━━━━━ Records provided ━━━━━

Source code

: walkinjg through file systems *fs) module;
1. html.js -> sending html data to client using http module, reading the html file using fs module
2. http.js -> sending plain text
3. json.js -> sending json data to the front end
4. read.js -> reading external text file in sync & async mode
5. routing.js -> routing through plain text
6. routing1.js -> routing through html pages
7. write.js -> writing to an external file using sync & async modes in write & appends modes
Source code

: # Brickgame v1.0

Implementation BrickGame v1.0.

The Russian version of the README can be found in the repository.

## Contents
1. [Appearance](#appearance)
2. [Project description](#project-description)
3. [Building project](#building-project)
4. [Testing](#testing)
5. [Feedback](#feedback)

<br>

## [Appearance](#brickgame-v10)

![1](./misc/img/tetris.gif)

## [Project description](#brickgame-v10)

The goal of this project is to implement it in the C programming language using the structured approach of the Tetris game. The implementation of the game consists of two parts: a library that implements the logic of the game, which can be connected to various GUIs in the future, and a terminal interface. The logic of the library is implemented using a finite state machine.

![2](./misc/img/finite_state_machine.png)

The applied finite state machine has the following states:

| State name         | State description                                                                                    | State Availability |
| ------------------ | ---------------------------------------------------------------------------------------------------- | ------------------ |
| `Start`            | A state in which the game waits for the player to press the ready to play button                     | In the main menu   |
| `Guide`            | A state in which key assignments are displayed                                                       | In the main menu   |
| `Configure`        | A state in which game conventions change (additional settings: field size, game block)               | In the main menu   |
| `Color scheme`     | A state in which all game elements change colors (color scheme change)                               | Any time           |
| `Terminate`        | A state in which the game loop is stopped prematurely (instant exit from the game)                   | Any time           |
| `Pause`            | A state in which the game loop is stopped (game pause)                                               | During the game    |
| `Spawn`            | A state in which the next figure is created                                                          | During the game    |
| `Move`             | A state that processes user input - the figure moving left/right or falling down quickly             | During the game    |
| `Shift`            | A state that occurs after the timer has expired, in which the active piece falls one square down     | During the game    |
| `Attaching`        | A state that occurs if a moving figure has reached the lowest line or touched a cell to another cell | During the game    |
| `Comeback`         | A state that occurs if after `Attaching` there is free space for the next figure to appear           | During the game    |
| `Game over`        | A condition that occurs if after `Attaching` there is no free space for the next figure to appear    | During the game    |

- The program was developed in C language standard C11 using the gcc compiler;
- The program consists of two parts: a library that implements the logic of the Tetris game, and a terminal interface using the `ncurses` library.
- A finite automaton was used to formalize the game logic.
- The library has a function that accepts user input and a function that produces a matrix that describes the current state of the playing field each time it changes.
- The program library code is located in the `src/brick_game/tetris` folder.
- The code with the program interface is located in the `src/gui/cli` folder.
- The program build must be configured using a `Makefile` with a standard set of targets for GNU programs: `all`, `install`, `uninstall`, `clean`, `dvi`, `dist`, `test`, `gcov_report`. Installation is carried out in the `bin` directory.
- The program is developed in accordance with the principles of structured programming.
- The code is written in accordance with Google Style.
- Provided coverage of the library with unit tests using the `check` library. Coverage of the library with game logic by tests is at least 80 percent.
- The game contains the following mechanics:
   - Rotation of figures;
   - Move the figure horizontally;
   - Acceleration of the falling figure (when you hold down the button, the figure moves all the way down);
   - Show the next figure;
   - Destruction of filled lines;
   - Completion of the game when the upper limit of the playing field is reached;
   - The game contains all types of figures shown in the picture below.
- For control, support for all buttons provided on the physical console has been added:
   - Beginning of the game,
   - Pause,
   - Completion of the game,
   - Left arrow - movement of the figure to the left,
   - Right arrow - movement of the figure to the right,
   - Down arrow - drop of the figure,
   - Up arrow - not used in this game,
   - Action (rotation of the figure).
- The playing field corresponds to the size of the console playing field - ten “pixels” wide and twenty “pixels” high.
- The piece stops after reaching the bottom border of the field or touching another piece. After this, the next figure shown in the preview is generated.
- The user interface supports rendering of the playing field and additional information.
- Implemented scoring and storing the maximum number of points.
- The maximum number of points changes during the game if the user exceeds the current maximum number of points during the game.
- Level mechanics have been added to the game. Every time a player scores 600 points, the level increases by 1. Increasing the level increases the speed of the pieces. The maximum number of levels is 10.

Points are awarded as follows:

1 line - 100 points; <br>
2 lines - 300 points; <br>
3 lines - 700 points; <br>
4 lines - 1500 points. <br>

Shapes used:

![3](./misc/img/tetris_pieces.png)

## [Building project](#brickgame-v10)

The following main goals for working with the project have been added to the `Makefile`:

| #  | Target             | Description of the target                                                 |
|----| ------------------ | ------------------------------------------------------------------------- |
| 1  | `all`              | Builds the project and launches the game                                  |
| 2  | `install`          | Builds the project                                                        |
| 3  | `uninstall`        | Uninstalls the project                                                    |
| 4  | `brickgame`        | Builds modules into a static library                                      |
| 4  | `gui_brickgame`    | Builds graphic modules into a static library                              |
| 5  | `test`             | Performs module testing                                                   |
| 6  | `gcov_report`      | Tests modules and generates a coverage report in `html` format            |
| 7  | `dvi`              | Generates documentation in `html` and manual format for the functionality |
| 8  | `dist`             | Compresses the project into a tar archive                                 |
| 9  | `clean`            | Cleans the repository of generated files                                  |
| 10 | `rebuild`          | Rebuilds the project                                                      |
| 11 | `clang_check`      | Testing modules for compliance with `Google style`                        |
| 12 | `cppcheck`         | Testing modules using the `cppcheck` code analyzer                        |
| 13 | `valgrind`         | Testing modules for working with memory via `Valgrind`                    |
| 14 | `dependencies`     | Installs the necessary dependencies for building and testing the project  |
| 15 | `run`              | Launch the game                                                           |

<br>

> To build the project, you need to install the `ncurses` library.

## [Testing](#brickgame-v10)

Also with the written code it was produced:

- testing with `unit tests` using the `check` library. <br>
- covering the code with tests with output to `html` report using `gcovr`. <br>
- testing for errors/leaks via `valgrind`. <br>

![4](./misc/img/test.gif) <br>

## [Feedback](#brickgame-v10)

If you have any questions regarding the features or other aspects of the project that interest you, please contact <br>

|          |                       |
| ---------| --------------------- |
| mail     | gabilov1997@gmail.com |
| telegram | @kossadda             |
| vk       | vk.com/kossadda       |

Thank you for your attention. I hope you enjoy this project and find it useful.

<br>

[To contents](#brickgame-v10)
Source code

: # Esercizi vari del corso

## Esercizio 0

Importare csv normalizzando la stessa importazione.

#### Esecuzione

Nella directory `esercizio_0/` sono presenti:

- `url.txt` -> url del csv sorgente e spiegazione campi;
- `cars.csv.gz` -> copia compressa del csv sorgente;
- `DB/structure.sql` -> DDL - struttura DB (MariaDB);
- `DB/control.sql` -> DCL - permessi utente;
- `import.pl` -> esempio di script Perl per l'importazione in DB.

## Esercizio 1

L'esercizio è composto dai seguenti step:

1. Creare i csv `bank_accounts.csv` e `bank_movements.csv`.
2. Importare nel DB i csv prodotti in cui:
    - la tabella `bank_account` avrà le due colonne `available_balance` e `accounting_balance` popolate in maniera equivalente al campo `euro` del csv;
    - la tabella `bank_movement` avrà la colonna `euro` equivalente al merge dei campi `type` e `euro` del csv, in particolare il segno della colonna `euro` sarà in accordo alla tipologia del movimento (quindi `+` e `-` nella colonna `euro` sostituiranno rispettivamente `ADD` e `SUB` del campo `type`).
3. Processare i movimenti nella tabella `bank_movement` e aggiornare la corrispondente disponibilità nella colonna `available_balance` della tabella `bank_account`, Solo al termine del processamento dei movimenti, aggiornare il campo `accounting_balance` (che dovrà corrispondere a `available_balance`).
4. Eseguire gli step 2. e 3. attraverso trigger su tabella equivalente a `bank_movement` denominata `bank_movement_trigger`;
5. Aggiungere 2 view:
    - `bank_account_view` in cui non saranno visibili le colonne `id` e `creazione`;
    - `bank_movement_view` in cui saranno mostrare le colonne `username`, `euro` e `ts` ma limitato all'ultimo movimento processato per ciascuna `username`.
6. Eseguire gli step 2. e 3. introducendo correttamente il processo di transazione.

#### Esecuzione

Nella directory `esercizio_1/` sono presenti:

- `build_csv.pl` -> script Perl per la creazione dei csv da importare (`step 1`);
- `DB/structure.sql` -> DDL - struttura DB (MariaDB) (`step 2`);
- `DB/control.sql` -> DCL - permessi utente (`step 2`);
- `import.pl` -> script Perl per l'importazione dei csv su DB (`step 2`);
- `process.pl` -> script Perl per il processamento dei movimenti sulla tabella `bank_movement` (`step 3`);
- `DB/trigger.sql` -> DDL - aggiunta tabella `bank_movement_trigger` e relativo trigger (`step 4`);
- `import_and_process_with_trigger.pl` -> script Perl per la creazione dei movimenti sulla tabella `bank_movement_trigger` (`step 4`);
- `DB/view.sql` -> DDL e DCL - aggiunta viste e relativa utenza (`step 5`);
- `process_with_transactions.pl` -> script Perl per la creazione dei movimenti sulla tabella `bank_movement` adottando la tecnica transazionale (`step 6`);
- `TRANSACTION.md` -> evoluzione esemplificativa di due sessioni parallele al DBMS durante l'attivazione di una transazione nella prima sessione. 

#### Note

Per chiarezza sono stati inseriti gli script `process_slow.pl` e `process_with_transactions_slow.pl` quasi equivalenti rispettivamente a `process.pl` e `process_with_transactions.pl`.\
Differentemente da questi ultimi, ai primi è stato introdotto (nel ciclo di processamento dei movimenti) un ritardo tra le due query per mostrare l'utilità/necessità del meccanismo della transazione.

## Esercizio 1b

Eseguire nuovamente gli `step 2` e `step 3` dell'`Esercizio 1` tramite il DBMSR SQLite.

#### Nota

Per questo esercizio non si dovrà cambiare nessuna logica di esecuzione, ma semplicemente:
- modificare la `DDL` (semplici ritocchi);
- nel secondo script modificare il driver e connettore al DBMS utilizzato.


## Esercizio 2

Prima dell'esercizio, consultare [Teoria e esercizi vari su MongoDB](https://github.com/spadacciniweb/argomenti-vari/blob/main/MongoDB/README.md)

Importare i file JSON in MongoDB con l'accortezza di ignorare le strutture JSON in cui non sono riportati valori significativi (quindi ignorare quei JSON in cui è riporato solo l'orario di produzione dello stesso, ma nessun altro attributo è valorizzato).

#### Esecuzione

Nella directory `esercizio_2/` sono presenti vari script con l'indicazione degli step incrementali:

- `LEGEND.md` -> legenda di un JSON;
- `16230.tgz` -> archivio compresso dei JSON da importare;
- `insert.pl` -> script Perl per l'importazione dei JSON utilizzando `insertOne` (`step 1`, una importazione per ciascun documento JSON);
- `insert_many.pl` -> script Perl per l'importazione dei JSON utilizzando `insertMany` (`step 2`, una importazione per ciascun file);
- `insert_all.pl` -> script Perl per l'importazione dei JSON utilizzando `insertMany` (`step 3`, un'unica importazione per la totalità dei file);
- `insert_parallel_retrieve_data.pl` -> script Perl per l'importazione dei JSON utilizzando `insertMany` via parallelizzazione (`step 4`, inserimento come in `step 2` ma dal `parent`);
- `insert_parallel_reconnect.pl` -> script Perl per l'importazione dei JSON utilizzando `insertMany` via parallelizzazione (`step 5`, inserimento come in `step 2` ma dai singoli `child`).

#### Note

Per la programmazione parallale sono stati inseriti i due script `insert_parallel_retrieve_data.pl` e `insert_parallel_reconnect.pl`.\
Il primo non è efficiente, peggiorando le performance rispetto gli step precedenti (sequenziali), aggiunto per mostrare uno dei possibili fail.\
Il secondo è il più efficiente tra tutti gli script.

━━━━━

» **The problem**: Print exactly the lines from the beginning of the entries through the line with "5. [Feedback](#feedback)". Output nothing more.

» **Solution to this task**:
Source code

: walkinjg through file systems *fs) module;
1. html.js -> sending html data to client using http module, reading the html file using fs module
2. http.js -> sending plain text
3. json.js -> sending json data to the front end
4. read.js -> reading external text file in sync & async mode
5. routing.js -> routing through plain text
6. routing1.js -> routing through html pages
7. write.js -> writing to an external file using sync & async modes in write & appends modes
Source code

: # Brickgame v1.0

Implementation BrickGame v1.0.

The Russian version of the README can be found in the repository.

## Contents
1. [Appearance](#appearance)
2. [Project description](#project-description)
3. [Building project](#building-project)
4. [Testing](#testing)
5. [Feedback](#feedback)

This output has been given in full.